Se aproxima el 25 de mayo, aniversario de la jura del presidente Néstor Kirchner con quien se formó Fernández. Puede ser útil recordar su praxis. Kirchner era un luchador que trataba de administrar los conflictos. Daba pelea, a menudo, pero también retrocedía cuando la correlación de fuerzas le parecía adversa: contra Juan Carlos Blumberg, por caso.
Personalizar a adversarios-enemigos, otra lección que daba Kirchner cuando mencionaba con nombre y apellido a Alfredo Coto, a Héctor Magnetto. Cuando prorrumpía “¿qué te pasa, Clarín?” o conducía un boicot contra Shell.

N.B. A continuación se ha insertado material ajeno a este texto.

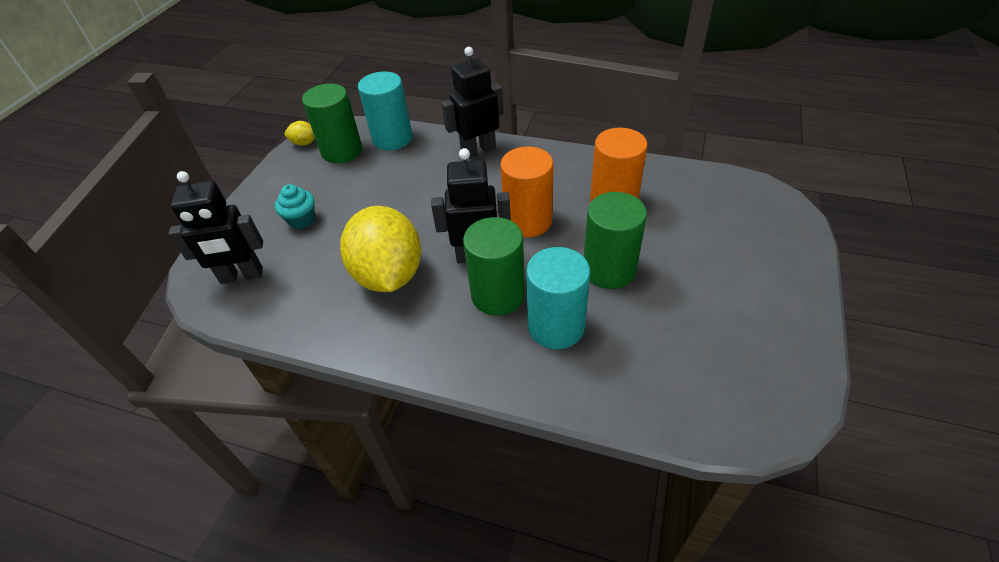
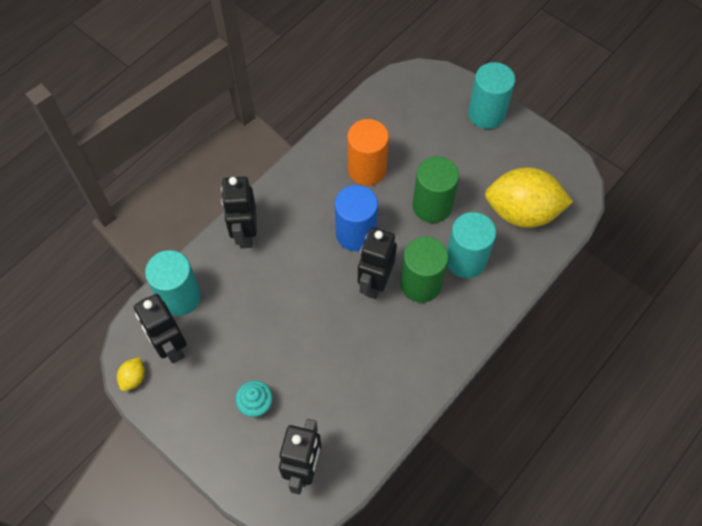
camera: 70 degrees left, 15 degrees up
green cylinder [302,83,362,163] -> black robot [134,294,187,363]
yellow lemon [340,206,421,292] -> yellow lemon moved to [485,167,573,228]
orange cylinder [500,147,553,237] -> blue cylinder [335,185,378,251]
none -> turquoise cylinder [468,62,515,129]

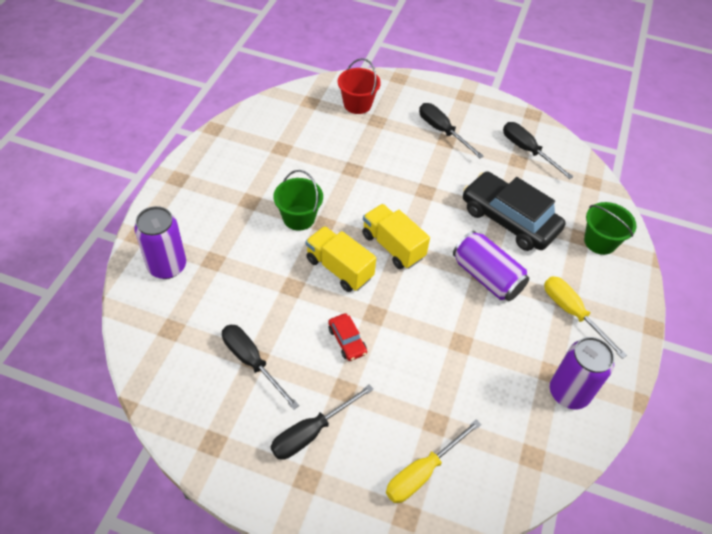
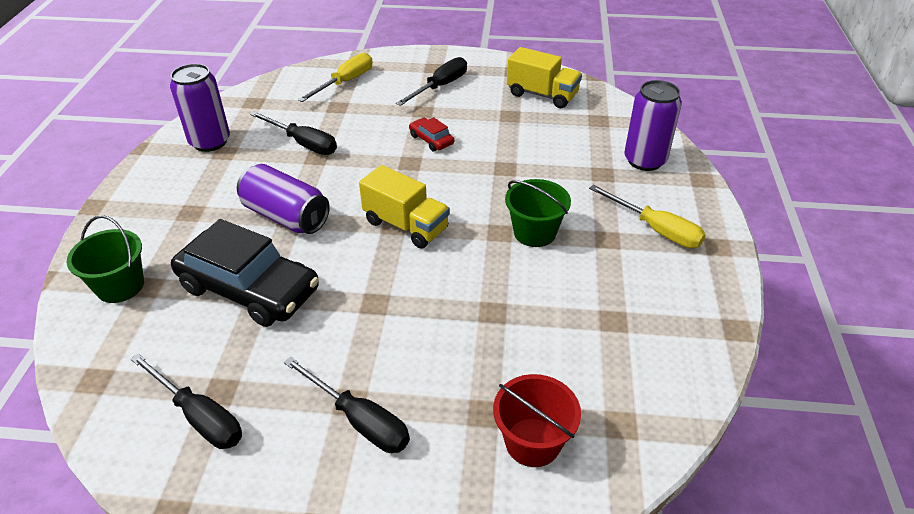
camera: 170 degrees right, 10 degrees down
black screwdriver [222,325,299,410] -> black screwdriver moved to [250,111,337,155]
yellow truck [306,226,376,292] -> yellow truck moved to [507,47,582,108]
yellow screwdriver [544,276,627,359] -> yellow screwdriver moved to [589,185,706,248]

Escogía oportunidades y contrincantes: la Corte Suprema desprestigiada, los represores del terrorismo de Estado, el “pejotismo”. Metía la pata, claro, como en el enfrentamiento con las patronales agropecuarias. Pero siempre pensaba en estar fuerte, en acrecentar su poder democrático. El poder no es una materia inerte, como un canuto de plata en una caja fuerte. Es representación e imagen, se construye, se pulsea.
Construir poder en democracia es trabajoso, supeditado a las reglas institucionales. Necesario también en todos los tiempos. Inclusive en las terribles circunstancias que padecemos hoy.